The failures relate to the short selling of Great Wall Motor Company Limited shares in 2015 on behalf of a fund SFM managed.

The Hong Kong Securities and Futures Commission (SFC) announces that it has reprimanded and fined SFM HK Management Limited (SFM) $1.5 million for failures relating to the short selling of Great Wall Motor Company Limited shares in 2015 on behalf of a fund it managed.

On August 28, 2015, Great Wall announced its proposed bonus issue of shares, which was equivalent to 200% of its existing issued shares and was subject to the fulfillment of certain conditions. The settlement date of the bonus shares was expected to be on October 13, 2015.

The SFC investigation found that on September 30, 2015, the fund’s custodian notified SFM’s trade support department of SFM’s entitlement to 1,616,000 bonus shares as a result of the fund’s pre-existing holding of 808,000 Great Wall shares.

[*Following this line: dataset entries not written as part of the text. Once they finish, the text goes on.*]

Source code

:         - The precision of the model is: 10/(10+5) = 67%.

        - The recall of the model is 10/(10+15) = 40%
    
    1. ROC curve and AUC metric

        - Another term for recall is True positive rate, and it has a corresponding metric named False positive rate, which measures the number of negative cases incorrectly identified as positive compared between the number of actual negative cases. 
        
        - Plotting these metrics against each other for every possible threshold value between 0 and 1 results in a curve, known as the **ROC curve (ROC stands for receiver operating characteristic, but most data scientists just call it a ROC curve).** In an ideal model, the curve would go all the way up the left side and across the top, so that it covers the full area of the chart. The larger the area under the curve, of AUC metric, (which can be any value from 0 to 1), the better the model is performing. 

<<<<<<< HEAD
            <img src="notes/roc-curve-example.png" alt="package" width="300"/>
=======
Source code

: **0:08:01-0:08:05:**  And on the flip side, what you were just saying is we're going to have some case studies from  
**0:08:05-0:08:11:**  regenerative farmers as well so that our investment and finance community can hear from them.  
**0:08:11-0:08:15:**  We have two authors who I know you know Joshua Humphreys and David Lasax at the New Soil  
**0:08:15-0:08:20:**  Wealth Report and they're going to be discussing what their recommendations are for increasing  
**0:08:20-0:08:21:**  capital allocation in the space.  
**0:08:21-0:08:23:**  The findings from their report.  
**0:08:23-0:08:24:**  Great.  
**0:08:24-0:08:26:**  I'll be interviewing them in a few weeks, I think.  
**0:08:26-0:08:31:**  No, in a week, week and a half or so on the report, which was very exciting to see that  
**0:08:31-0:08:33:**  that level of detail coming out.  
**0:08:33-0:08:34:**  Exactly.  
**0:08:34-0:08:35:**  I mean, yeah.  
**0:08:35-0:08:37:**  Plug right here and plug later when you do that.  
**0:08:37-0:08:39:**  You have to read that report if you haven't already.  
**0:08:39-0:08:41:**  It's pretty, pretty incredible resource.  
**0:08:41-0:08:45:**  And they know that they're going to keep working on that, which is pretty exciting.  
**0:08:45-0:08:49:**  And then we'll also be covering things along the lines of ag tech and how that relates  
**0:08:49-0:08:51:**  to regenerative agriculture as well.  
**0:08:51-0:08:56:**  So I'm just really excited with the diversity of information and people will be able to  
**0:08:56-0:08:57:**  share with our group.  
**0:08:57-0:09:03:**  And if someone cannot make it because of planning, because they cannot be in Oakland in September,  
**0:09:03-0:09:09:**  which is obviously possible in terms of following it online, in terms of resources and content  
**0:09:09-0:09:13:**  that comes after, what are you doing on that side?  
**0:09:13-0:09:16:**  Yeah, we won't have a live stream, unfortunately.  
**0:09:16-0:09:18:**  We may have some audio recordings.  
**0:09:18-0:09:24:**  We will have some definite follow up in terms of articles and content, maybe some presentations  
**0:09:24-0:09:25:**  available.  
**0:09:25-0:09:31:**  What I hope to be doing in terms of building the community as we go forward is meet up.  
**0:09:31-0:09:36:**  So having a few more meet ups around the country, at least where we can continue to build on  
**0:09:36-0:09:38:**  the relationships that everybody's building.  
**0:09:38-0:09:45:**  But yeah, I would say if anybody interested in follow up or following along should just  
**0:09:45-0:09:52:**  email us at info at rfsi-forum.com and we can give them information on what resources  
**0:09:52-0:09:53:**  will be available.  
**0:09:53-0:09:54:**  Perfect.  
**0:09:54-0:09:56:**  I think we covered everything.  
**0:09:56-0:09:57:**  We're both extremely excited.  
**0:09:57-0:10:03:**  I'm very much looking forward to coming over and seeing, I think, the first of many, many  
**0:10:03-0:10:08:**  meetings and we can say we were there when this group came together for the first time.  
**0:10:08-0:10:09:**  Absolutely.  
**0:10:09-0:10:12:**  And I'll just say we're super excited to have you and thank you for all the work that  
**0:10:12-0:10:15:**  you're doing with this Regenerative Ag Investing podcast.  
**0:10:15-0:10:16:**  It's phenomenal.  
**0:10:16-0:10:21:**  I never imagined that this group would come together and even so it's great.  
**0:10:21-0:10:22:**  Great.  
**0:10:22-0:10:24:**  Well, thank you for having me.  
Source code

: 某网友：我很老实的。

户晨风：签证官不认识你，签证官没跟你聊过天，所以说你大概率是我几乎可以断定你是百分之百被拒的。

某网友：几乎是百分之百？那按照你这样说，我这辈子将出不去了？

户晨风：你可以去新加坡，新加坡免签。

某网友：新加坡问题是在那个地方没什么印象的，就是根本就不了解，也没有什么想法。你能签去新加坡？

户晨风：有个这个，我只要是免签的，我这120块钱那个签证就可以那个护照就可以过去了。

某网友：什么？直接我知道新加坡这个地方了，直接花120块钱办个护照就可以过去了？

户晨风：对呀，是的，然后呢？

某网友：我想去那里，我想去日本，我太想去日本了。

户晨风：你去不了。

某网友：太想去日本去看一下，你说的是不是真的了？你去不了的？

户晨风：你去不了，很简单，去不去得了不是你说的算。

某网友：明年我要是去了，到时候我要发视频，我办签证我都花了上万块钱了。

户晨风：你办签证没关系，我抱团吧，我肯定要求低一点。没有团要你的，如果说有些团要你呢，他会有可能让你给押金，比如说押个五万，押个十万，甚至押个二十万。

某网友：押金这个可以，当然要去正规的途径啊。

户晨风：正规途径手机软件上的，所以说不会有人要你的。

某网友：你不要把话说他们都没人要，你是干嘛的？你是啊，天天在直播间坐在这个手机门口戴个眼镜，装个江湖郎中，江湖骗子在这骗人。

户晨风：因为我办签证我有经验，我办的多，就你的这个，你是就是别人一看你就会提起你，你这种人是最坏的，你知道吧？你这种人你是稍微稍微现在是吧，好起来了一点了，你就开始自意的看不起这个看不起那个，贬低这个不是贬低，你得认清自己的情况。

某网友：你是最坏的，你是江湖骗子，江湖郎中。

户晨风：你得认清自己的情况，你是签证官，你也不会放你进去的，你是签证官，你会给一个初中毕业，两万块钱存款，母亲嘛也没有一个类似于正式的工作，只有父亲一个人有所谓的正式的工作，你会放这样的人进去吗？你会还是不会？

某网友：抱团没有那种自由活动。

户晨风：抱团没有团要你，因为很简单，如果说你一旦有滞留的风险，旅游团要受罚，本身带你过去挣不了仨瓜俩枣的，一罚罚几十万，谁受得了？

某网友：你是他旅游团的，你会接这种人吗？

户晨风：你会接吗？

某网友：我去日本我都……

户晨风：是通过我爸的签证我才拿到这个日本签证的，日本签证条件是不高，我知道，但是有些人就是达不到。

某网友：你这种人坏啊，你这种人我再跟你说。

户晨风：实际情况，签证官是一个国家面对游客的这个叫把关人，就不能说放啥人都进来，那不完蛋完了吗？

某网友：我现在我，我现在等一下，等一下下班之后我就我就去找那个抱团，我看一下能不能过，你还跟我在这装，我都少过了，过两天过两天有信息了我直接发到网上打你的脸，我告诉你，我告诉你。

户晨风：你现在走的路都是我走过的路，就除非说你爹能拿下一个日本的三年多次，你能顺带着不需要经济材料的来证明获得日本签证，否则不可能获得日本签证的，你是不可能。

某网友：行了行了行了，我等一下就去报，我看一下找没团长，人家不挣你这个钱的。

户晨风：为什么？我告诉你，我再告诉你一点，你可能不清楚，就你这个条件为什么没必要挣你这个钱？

SFM’s trade support team booked the 1,616,000 bonus shares into SFM’s trading system on September 30, 2015 without segregating them into a restricted account as required by SFM’s internal policy. As a result, the system indicated that a total of 2,424,000 shares of Great Wall were available for trading when in fact only 808,000 shares were available for trading at that point in time.

Based on the erroneous information shown in the system, one of the fund’s portfolio managers placed an order to sell 2,424,000 shares of Great Wall on October 2, 2015, causing the fund to become short by 1,616,000 shares in Great Wall.

Section 170(1) of the SFO prohibits “naked” or “uncovered” short selling. It is a criminal offence for a person to sell securities at or through a recognized stock market unless at the time of the sale, he has a presently exercisable and unconditional right to vest the securities in the purchaser of them, or believes and has reasonable grounds to believe that he has such a right.

Also, prior to the settlement date, Great Wall did not make any public announcement regarding the fulfillment of the conditions. The public did not have reasonable grounds to believe that they had presently exercisable and unconditional rights to vest the bonus share in the purchaser of them before the settlement date.

The SFC finds that SFM failed to act with due skill, care and diligence in dealing in the bonus shares, but also failed to diligently supervise its staff members and implement adequate and effective systems and controls to ensure compliance with the short selling requirements.

In making its decision about the sanctions against SFM, the regulator took into account a range of circumstances including that:

  • there is no evidence to suggest that SFM had acted in bad faith in short selling the bonus shares;
  • this incident is the second occurrence of a similar kind over a period of five years;
  • SFM has taken remedial measures to strengthen its internal controls and systems; and
  • SFM has an otherwise clean disciplinary record.